Bank DBS Edukasi Pengelolaan Sampah Makanan lewat Kompos Kolektif
Bank DBS menegaskan komitmen mereka sebagai perusahaan yang bergerak dengan tujuan (purpose-driven bank). Kali ini, hal tersebut ditunjukkan dengan program pengolahan sampah makanan menjadi material yang bermanfaat. Program ini diberi nama Kompos Kolektif.
Sampah makanan menjadi salah satu permasalahan di Indonesia. Guna menjawab persoalan ini, Kompos Kolektif menjadi program yang dihadirkan Bank DBS untuk mengajak masyarakat mengolah kembali sampah makanan agar tidak berakhir di tempat pembuangan akhir.
Program ini sebenarnya telah berlangsung sejak Juni 2022 dan menjadi bagian dari kampanye Towards Zero Food Waste yang diinisiasi oleh Bank DBS mulai tahun 2020. Kini, gerakan tersebut terus didorong untuk menumbuhkan kesadaran publik tentang masalah sampah makanan.
“Penanggulangan sampah makanan di Indonesia merupakan tanggung jawab kita bersama dan membutuhkan aksi nyata untuk menanggulanginya. Kami ingin memperluas jangkauan serta edukasi untuk mengolah sampah makanan menjadi kompos,” ujar Mona Monika, Head of Group Strategic Marketing & Communications PT Bank DBS Indonesia.
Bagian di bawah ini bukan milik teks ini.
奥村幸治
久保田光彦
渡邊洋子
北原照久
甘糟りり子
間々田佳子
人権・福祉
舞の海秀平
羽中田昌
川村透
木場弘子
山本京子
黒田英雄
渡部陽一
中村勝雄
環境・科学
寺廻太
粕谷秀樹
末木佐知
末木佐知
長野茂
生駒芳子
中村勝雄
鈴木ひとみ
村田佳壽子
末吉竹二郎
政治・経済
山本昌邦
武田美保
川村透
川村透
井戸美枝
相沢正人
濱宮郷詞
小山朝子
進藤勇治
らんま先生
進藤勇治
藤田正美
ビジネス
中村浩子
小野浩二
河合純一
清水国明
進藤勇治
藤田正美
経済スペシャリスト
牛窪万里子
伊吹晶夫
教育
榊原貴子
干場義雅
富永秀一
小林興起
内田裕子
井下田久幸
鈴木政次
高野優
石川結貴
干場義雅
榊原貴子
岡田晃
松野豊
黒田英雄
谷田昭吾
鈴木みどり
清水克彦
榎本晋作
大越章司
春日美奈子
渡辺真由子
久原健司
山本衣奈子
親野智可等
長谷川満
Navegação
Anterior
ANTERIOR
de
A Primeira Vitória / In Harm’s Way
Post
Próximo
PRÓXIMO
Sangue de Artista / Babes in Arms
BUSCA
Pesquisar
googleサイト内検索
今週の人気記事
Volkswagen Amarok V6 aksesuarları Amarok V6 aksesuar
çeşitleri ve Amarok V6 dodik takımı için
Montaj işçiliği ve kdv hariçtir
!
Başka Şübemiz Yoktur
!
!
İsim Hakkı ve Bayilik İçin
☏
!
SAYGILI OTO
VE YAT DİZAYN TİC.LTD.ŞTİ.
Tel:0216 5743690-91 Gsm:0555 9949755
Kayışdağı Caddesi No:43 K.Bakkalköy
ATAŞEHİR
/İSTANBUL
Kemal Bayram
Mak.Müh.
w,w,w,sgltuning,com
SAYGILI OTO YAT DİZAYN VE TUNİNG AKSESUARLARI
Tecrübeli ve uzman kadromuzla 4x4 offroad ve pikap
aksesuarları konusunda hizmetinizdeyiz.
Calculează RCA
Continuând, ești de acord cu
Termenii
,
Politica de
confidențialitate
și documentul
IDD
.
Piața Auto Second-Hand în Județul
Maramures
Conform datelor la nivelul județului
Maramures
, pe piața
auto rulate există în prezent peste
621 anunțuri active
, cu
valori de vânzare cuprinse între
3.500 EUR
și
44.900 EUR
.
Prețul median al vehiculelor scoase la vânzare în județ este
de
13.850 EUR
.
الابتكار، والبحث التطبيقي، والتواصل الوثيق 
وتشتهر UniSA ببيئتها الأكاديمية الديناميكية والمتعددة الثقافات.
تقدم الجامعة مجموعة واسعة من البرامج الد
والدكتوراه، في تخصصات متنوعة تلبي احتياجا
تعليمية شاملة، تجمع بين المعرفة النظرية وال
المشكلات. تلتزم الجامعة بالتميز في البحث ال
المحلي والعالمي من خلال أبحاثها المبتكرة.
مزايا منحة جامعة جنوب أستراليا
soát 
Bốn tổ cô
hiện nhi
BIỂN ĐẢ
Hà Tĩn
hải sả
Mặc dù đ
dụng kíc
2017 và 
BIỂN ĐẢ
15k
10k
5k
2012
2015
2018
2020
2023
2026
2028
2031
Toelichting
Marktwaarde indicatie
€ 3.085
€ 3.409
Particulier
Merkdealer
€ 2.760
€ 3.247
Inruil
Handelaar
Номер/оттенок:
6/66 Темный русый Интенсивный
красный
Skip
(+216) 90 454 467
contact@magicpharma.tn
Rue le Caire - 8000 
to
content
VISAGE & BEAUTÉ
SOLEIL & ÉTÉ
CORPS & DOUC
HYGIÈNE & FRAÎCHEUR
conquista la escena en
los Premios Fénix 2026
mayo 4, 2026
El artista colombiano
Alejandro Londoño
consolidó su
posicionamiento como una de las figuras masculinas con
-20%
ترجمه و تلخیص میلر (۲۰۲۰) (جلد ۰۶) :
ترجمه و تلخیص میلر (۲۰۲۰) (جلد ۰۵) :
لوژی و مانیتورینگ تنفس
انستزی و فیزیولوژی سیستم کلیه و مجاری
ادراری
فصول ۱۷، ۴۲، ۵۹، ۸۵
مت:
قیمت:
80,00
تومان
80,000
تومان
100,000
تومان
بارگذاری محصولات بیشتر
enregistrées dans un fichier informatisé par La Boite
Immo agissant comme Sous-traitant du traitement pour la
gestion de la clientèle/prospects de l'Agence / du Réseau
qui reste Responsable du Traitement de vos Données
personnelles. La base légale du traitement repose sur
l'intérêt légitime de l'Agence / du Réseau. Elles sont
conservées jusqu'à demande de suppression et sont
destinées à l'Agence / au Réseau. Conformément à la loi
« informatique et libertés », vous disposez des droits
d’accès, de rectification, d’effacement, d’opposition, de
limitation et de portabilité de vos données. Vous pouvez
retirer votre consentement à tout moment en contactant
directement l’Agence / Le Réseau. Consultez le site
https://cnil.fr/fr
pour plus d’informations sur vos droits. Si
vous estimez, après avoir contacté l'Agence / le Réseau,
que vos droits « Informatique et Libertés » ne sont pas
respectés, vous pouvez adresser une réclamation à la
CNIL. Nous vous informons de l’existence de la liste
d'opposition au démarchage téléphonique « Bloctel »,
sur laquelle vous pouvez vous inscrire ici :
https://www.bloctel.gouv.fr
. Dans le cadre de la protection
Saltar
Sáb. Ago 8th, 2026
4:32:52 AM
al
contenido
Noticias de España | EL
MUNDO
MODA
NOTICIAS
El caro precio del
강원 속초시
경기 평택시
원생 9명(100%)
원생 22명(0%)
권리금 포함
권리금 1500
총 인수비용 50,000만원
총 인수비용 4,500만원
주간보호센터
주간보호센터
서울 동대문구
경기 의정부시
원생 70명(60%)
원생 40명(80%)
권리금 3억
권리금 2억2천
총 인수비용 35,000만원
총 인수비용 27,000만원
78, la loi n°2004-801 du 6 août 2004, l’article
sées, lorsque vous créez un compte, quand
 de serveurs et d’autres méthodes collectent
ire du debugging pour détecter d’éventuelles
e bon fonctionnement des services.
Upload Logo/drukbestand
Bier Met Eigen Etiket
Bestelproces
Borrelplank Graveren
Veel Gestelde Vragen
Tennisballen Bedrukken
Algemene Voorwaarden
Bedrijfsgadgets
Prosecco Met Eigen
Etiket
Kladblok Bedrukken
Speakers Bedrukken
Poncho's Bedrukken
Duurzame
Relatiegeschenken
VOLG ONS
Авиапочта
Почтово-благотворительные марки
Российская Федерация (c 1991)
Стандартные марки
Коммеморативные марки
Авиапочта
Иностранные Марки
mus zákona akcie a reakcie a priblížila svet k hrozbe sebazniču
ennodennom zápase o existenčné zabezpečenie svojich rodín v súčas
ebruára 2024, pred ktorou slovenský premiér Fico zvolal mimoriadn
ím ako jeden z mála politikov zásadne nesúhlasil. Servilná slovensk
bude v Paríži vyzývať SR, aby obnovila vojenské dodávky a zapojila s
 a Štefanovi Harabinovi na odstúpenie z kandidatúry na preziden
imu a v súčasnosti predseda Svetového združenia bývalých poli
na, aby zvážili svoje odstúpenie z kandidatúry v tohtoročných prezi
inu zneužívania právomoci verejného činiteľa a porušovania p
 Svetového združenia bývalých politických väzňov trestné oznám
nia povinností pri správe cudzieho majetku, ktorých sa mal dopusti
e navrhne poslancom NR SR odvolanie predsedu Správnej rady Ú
Sebelumnya, lewat berbagai kampanye, perusahaan memang menunjukkan kepedulian terhadap sampah makanan. Bahkan, melalui program #MakanTanpaSisa, mereka mengklaim telah berhasil menyelamatkan sekitar 43 ton food impact. Kini, perusahaan ingin terus fokus pada pilar keberlanjutan yang sama.
“Kami juga mengajak karyawan Bank DBS berpartisipasi dalam program ini sehingga dapat memperluas dampak positif yang dihasilkan,” ucap Mona.
Tahun ini, Bank DBS menargetkan mencapai 26 ton food impact. Salah satu upaya untuk mewujudkannya adalah dengan menghadirkan program Kompos Kolektif yang berkolaborasi dengan Kebun Kumara pada bulan Juni hingga Desember 2022.
Kompos Kolektif merupakan program yang mengolah sampah makanan menjadi pupuk kompos melalui teknik biokonversi sampah dari Black Soldier Fly (BSF) yang disediakan oleh Magalarva. Program ini juga menghadirkan layanan bagi masyarakat yang ingin mengolah sampah makanan mereka.
Bermodalkan Rp 100.000 per bulan, masyarakat akan mendapat pelayanan pengangkutan sampah dari rumah sebanyak empat kali, penyediaan kantong sampah beserta laporannya, hingga media tanam dari kompos hasil olahan sampah makanan yang dikirimkan setiap tiga bulan sekali.